Ross Clark Ross Clark

Don’t let them kill off the cheque

Ross Clark laments the decline of cheques

issue 23 February 2008

Next month I will break the habit of a lifetime and wait until the red reminder before paying my telephone bill. I will do so because BT has decided to charge me £33 a year for the audacity of paying my bill by cheque.

BT is penalising people who pay by cheque because it wants us all to pay by direct debit. As it happens, I’m happy enough to pay by direct debit for some things: namely bills which are for a fixed amount of money every month. I would be perfectly happy to pay my telephone bill online, too, so long as I was in control of the transaction. What I refuse to do is to open my bank account to BT and say: ‘Here, take what you like.’ If someone intercepts my phone line and fraudulently redirects all my calls via Moldova I want to know about it first — not after BT has emptied my bank account.

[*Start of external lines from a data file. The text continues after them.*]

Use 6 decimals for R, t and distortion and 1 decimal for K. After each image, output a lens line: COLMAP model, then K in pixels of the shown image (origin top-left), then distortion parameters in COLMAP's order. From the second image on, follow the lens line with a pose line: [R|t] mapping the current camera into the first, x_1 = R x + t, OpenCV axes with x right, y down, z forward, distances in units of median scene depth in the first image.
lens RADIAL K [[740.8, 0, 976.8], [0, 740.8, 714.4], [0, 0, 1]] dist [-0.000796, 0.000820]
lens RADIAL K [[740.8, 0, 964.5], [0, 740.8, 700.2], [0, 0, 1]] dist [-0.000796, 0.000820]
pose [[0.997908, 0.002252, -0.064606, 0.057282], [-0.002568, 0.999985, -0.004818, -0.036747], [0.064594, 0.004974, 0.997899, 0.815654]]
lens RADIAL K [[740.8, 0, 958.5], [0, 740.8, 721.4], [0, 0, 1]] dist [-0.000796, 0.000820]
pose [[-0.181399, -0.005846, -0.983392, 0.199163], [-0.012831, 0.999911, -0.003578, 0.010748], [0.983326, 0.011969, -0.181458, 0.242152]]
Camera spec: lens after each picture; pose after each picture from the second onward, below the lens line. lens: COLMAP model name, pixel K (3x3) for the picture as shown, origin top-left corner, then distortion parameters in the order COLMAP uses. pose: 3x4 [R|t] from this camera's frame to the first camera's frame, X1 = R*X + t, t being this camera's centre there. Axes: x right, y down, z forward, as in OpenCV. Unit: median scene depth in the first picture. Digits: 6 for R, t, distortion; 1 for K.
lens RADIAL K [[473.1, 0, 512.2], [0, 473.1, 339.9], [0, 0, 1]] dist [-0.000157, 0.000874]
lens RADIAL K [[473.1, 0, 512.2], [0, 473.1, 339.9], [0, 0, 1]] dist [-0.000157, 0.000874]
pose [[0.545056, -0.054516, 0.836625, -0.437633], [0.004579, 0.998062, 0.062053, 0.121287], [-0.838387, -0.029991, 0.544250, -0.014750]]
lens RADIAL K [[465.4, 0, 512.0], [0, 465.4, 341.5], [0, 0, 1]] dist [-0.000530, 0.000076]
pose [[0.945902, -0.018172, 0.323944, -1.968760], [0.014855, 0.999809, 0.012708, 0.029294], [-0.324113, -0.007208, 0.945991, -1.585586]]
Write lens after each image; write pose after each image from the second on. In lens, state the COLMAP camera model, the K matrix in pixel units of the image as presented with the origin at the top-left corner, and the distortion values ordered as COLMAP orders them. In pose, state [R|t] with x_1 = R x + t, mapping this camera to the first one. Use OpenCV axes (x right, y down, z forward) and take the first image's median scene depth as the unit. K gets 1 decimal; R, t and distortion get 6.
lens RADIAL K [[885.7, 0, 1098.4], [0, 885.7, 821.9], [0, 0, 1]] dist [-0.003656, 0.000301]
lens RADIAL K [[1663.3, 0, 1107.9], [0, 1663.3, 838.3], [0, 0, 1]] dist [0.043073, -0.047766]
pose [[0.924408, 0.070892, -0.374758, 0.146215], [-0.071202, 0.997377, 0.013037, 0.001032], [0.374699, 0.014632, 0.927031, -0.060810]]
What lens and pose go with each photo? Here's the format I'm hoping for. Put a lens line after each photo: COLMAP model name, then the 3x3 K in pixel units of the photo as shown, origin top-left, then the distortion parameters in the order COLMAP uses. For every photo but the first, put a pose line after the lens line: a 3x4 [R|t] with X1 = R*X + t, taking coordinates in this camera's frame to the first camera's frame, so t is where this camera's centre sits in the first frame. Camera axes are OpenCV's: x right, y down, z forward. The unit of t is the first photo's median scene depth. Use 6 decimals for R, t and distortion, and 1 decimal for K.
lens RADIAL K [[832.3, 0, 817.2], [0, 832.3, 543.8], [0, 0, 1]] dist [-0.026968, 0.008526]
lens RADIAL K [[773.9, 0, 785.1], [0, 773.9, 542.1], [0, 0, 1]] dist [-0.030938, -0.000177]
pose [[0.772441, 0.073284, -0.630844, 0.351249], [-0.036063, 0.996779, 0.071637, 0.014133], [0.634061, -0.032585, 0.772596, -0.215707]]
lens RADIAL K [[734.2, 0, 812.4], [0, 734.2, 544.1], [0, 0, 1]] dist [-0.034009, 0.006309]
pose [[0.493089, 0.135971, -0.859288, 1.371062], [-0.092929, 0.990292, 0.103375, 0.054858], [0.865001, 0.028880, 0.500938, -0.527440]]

Businesses love direct debits because they are cheap and because we frequently forget to stop them, meaning that we end up paying for goods and services that we really intended to cancel but never quite got round to doing so. But there is another reason why large firms are engaged in a war against the cheque — Marks & Spencer is the latest retailer to say it will no longer accept payment by cheque, joining Asda, Boots, Sainsbury’s, Next and many others. For large businesses, elimination of the cheque from the entire banking system would be a wonderful way of driving out smaller competitors. The retail giants know full well that there are many small companies whom we would hesitate to ring up and read our credit card details. You see an advert for pot plants in the Sunday supplement: it is only a little business, which you have never heard of and which operates from a PO box in Lancashire.